- [Exercise description]
Give back the material below word for word, every line of it, but omit the pictures.

- [Records for the exercise]
== == ==

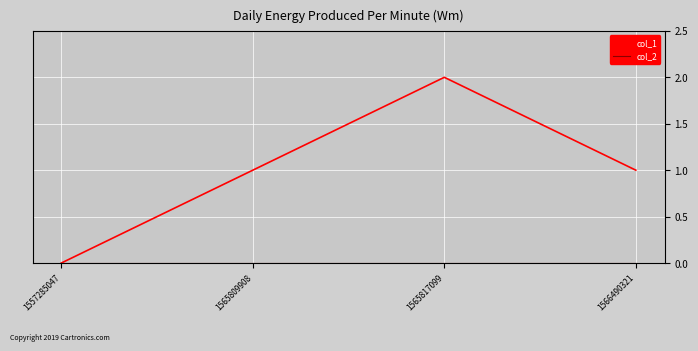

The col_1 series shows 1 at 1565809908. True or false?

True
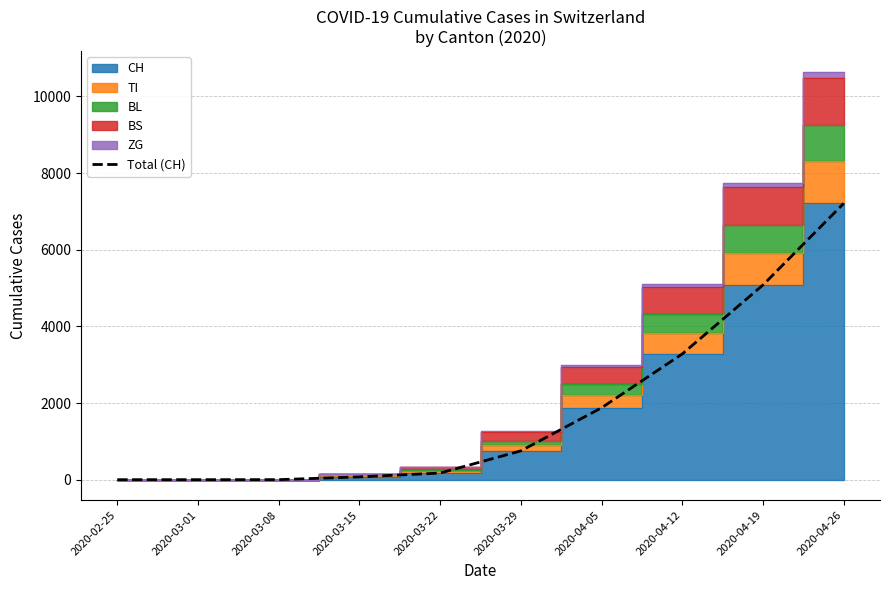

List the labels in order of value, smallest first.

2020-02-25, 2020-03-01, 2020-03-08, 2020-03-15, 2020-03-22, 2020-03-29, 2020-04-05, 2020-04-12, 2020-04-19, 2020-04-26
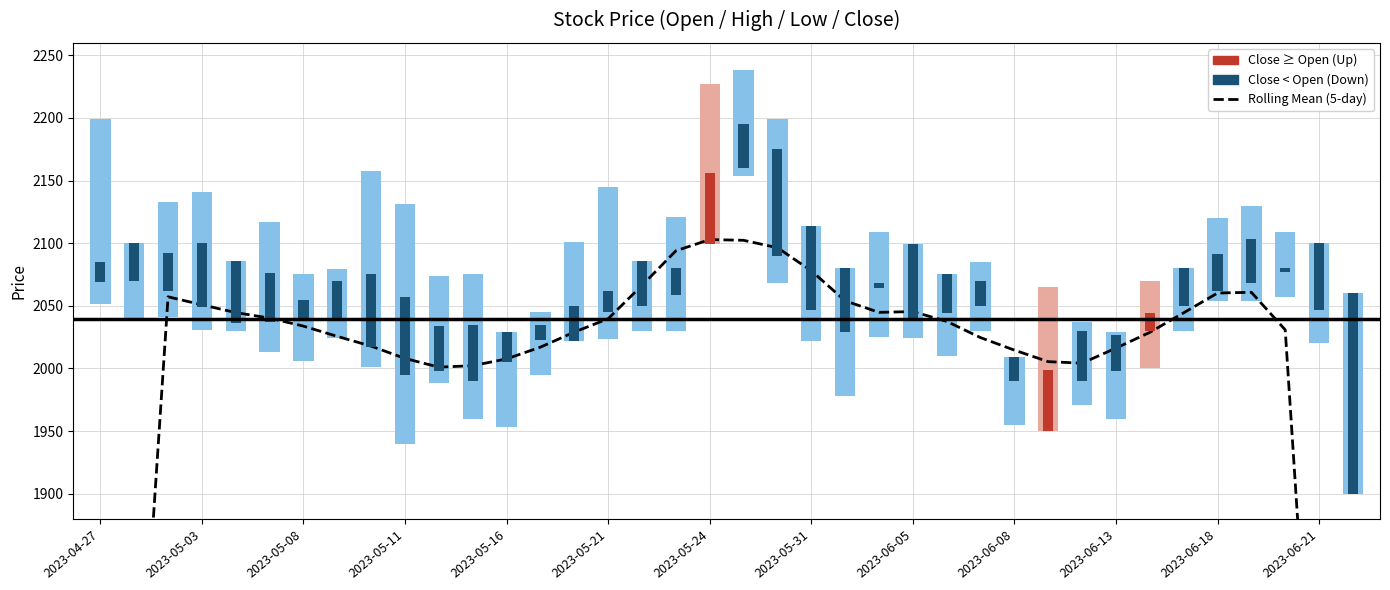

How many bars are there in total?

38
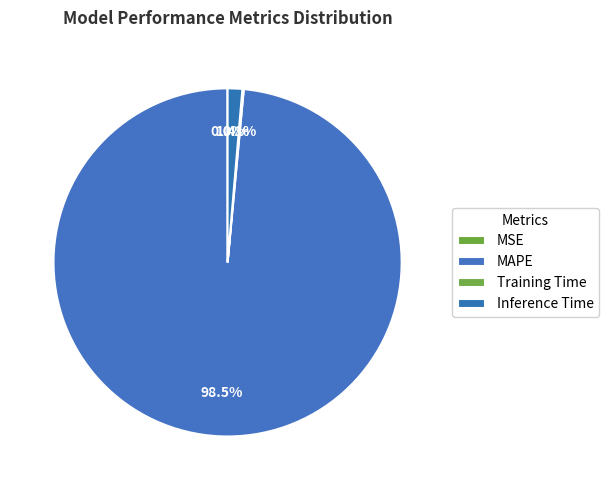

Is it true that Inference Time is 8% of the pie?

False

== == ==

- [Answer for the task]
The col_1 series shows 1 at 1565809908. True or false?

True

List the labels in order of value, smallest first.

2020-02-25, 2020-03-01, 2020-03-08, 2020-03-15, 2020-03-22, 2020-03-29, 2020-04-05, 2020-04-12, 2020-04-19, 2020-04-26

How many bars are there in total?

38

Is it true that Inference Time is 8% of the pie?

False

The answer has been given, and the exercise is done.